Data provided:
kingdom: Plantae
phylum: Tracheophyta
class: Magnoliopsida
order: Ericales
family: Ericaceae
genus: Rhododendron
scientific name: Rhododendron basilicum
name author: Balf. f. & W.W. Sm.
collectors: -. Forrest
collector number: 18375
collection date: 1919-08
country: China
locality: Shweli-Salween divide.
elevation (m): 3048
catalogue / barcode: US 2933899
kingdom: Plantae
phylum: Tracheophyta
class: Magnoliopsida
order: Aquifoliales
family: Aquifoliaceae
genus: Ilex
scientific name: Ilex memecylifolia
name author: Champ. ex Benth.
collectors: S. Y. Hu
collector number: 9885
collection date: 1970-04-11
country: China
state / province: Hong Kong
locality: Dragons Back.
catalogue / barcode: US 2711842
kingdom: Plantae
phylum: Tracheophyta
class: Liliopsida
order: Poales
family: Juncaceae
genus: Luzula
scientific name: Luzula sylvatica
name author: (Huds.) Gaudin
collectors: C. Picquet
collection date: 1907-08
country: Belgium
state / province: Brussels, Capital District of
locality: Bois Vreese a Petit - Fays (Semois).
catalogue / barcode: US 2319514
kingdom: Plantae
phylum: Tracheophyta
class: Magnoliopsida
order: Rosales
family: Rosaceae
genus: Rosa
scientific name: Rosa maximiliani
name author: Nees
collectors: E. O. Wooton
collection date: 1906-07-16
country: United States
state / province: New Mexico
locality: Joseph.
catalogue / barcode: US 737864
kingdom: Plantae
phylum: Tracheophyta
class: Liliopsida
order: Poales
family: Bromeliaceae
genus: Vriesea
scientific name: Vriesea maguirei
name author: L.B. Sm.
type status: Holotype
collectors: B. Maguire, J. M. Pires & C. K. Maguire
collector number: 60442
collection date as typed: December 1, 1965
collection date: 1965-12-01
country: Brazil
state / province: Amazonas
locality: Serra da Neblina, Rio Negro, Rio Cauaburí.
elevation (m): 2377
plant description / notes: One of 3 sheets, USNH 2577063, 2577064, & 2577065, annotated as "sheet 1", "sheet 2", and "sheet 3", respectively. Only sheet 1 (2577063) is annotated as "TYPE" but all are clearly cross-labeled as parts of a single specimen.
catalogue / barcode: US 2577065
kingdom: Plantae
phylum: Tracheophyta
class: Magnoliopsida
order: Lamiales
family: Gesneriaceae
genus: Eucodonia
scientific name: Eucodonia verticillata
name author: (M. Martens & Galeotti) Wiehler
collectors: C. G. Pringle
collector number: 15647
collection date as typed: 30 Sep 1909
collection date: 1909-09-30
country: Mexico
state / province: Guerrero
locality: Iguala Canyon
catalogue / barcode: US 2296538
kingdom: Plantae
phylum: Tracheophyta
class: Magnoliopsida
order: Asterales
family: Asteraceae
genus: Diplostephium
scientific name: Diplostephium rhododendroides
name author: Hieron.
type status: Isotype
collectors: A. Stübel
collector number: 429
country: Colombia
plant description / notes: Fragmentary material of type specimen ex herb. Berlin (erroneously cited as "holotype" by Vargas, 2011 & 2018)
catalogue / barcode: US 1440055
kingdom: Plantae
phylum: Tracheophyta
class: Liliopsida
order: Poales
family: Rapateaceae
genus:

Required work: Please copy out the records above verbatim, starting at the line that contains "order: Rosales" and stopping after the line that contains "elevation (m): 2377", with both of those lines included.

Final result:
order: Rosales
family: Rosaceae
genus: Rosa
scientific name: Rosa maximiliani
name author: Nees
collectors: E. O. Wooton
collection date: 1906-07-16
country: United States
state / province: New Mexico
locality: Joseph.
catalogue / barcode: US 737864
kingdom: Plantae
phylum: Tracheophyta
class: Liliopsida
order: Poales
family: Bromeliaceae
genus: Vriesea
scientific name: Vriesea maguirei
name author: L.B. Sm.
type status: Holotype
collectors: B. Maguire, J. M. Pires & C. K. Maguire
collector number: 60442
collection date as typed: December 1, 1965
collection date: 1965-12-01
country: Brazil
state / province: Amazonas
locality: Serra da Neblina, Rio Negro, Rio Cauaburí.
elevation (m): 2377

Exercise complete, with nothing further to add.